Work to complete: Find every line in the records that contains the string "YegorStepanov" and copy each of those lines. Matching is case-sensitive.

Records for the task:
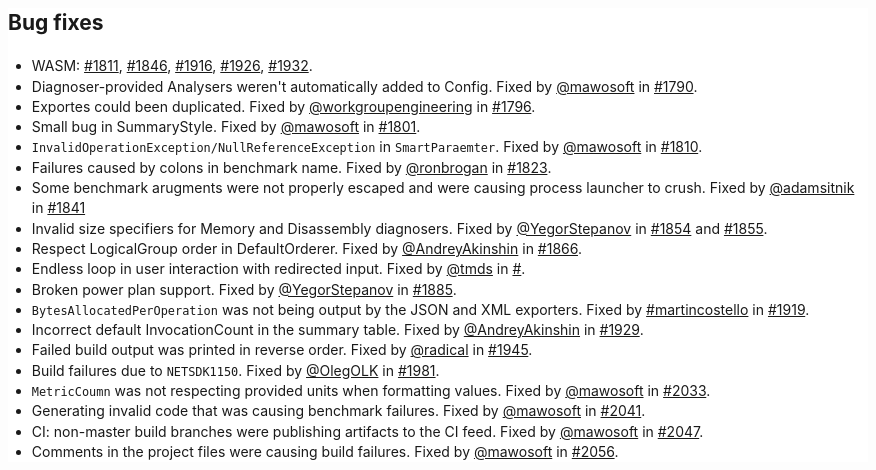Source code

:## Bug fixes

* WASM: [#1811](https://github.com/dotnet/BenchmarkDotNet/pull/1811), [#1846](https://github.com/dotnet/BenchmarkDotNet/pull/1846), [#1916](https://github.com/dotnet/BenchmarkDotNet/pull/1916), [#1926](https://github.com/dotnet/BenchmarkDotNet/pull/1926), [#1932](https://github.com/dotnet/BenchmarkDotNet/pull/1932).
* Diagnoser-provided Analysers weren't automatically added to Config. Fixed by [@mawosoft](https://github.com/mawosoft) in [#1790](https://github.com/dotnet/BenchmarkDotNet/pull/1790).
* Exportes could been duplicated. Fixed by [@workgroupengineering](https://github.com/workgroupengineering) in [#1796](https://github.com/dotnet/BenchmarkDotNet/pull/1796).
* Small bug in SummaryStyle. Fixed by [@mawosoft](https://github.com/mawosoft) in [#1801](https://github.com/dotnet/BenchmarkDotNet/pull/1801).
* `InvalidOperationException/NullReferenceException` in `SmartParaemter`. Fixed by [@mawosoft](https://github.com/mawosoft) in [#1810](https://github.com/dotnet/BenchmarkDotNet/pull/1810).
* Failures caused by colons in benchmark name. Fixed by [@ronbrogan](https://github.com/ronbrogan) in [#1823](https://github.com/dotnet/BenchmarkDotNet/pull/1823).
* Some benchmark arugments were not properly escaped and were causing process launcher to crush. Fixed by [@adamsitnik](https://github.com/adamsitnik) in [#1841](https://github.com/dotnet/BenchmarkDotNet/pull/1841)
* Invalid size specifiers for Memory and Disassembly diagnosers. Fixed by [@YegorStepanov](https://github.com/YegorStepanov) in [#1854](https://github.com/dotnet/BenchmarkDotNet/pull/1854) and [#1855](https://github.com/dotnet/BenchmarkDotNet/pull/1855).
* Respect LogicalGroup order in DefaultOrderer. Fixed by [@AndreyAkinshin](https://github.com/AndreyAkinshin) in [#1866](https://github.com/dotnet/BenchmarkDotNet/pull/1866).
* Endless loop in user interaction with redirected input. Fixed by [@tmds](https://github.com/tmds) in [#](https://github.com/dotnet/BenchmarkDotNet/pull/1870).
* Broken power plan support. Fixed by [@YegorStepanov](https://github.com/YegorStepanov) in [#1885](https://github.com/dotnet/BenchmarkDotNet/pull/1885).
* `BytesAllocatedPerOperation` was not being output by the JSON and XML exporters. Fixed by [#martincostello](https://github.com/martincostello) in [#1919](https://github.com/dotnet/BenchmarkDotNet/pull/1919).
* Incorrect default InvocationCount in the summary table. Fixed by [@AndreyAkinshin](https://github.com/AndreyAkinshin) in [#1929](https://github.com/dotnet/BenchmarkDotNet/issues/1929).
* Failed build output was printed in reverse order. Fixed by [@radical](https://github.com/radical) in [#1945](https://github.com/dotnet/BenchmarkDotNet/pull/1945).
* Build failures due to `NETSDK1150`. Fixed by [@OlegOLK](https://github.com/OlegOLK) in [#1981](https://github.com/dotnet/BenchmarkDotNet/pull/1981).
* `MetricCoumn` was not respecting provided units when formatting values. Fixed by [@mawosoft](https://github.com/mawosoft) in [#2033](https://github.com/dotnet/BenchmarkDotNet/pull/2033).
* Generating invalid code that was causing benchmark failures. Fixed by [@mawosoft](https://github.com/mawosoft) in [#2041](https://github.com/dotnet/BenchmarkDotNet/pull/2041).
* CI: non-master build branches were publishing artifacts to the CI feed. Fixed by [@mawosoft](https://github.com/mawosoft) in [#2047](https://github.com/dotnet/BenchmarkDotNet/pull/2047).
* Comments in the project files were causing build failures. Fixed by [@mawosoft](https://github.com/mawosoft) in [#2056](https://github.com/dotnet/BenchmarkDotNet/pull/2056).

Answer to this problem:
* Invalid size specifiers for Memory and Disassembly diagnosers. Fixed by [@YegorStepanov](https://github.com/YegorStepanov) in [#1854](https://github.com/dotnet/BenchmarkDotNet/pull/1854) and [#1855](https://github.com/dotnet/BenchmarkDotNet/pull/1855).
* Broken power plan support. Fixed by [@YegorStepanov](https://github.com/YegorStepanov) in [#1885](https://github.com/dotnet/BenchmarkDotNet/pull/1885).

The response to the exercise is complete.